World Refrigeration Day is an international initiative that raises awareness of cooling’s benefits and inspires development and adoption of innovative and sustainable cooling solutions by the public, governments, industry, and practitioners for the wellbeing of future generations. It is celebrated on June 26, which is the birthdate of the Scottish scientist William Thomson, known as Lord Kelvin, who formulated the first and second laws of thermodynamics.
To celebrate World Refrigeration Day this year, United Nations Environment Program OzonAction, Chefs4thePlanet, and Global Food Cold Chain Council are partnering to explain cooling’s essential role in protecting human health and the planet. The Cooling Keeps Food Fresh campaign will describe why cooling is necessary for food safety and how it supports nutritious diets that sustain our health, help reduce food loss and waste, and protect the environment.
Leading chefs from around the world have signed on to the campaign. They will describe how cooling is necessary for their locally inspired cuisine. The chef’s recipes will be accompanied by tips educating consumers on the cooling choices they can make in their home to save money, prolong the life of products, and understand how food waste and loss contribute to climate change.
Bacteria exist everywhere in nature. They are in the soil, air, water, and in the foods we eat. In favorable temperatures, they grow rapidly, increasing in numbers to the point where some types of bacteria found in food can cause illness. Bacteria grow most rapidly in the range of temperatures between 40° and 140°F, the “danger zone,” some doubling in number in as little as 20 minutes. But the cooling provided by refrigerators in homes, restaurants, and supermarkets slows bacterial growth, thereby keeping food safe.
The contributions of cooling to our health and the environment extend much further, however. Freezing allows fruits and vegetables to be picked at peak ripeness, often frozen within hours, locking in nutrients and flavor. And cooling reduces one of the largest contributors to climate change, the emission of greenhouse gases from food that is lost due to spoilage and waste. Reducing food loss would both feed greater numbers of undernourished people and advance climate protection. In addition, the wise selection and operation of cooling technology contributes significantly to protection of ozone layer and climate change combat.

++++++++

> _Instructions_:
A) Decide whether each statement agrees with the World Refrigeration Day text: (i) the day is marked on June 26; (ii) Lord Kelvin was an English scientist; (iii) some bacteria can double in number in as little as 10 minutes. Answer yes or no for each, and quote the words from the text that settle it.
B) From the World Refrigeration Day text, return the part that opens with the words containing "The contributions of" and closes with "climate change combat.".
The lines that come next have nothing to do with the World Refrigeration Day text.

++++++++

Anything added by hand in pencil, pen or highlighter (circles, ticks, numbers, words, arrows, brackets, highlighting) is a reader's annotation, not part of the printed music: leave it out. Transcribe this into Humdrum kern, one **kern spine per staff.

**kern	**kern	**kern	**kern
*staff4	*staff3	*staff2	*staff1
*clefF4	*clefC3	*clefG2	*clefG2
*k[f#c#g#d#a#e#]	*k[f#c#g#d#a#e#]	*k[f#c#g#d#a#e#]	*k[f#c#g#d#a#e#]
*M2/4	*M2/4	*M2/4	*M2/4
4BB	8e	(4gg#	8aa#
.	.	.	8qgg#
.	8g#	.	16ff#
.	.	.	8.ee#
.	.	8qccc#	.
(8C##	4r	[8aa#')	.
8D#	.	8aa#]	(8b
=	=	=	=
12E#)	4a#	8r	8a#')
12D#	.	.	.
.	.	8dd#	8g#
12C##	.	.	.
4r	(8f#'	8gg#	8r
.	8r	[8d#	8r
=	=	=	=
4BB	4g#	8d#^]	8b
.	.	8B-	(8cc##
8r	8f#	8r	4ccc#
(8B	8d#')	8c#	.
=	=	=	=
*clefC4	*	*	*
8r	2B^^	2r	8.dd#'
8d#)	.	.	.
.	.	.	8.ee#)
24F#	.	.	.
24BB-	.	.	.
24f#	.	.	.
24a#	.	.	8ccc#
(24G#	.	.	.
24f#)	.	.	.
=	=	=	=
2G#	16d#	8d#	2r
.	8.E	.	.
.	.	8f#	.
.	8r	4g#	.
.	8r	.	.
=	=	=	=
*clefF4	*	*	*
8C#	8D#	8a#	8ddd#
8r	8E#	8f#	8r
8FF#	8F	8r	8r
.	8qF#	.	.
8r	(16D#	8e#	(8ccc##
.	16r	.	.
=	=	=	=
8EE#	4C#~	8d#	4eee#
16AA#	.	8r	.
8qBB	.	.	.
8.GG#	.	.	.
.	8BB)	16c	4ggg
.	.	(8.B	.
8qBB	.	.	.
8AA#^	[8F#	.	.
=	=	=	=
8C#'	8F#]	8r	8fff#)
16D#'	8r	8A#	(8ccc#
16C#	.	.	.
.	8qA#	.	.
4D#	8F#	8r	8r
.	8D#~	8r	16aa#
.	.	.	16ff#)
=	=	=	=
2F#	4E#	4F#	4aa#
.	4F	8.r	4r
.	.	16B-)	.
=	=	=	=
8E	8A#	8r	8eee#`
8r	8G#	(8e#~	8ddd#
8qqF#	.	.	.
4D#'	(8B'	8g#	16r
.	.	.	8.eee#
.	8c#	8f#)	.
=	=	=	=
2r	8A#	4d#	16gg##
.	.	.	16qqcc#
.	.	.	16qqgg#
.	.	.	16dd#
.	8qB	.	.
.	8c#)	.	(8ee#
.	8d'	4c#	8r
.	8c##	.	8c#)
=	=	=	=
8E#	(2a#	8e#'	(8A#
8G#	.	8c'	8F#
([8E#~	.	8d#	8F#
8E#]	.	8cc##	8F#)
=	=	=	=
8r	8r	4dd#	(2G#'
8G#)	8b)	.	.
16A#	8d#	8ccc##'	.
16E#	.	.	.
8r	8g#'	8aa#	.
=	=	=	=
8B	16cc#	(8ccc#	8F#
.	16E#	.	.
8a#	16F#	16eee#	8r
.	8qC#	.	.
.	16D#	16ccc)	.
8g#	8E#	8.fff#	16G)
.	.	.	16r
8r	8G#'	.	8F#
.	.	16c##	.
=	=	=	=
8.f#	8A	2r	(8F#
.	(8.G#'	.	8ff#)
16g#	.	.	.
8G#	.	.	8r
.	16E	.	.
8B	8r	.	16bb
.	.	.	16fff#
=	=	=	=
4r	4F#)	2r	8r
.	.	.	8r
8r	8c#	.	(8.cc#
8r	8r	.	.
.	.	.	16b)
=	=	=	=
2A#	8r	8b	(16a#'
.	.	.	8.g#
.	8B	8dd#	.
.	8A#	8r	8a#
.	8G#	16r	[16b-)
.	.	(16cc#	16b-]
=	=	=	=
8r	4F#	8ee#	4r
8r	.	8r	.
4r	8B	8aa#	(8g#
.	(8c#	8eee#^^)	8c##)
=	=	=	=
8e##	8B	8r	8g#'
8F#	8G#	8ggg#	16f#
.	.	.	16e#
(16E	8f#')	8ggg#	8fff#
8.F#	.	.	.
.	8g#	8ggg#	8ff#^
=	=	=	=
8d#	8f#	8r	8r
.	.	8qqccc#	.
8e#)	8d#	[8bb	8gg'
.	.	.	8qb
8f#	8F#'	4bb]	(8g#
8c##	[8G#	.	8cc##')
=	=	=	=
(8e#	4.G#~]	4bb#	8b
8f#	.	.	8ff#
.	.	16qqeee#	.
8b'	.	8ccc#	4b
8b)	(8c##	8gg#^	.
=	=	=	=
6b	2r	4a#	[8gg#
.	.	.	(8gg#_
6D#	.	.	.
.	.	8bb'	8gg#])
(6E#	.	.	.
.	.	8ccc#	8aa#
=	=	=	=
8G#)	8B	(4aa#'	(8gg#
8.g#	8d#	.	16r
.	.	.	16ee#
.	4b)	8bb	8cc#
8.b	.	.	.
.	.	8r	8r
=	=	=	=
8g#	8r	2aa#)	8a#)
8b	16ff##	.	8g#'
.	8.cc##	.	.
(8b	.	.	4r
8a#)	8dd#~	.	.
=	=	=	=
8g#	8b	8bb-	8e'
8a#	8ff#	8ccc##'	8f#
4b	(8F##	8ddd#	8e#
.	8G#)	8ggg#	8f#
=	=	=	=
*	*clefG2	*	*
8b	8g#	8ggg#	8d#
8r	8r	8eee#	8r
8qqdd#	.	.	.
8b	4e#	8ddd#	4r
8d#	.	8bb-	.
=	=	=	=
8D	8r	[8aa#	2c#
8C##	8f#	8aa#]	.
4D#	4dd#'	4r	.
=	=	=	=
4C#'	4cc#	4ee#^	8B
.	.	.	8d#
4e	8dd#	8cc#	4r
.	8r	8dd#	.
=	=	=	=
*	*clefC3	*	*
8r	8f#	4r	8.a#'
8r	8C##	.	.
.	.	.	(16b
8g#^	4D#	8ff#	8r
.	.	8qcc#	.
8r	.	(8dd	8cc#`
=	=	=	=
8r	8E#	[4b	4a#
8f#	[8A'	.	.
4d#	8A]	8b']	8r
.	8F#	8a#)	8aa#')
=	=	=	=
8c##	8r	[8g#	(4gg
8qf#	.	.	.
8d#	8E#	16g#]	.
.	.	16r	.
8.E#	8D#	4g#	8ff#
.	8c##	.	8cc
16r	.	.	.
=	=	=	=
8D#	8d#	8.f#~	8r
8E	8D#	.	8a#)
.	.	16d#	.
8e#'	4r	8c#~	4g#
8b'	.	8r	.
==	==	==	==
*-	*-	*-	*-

++++++++

> _Your responses_:
A)
(i) Yes: "It is celebrated on June 26"
(ii) No: "the Scottish scientist William Thomson, known as Lord Kelvin"
(iii) No: "some doubling in number in as little as 20 minutes"

B)
The contributions of cooling to our health and the environment extend much further, however. Freezing allows fruits and vegetables to be picked at peak ripeness, often frozen within hours, locking in nutrients and flavor. And cooling reduces one of the largest contributors to climate change, the emission of greenhouse gases from food that is lost due to spoilage and waste. Reducing food loss would both feed greater numbers of undernourished people and advance climate protection. In addition, the wise selection and operation of cooling technology contributes significantly to protection of ozone layer and climate change combat.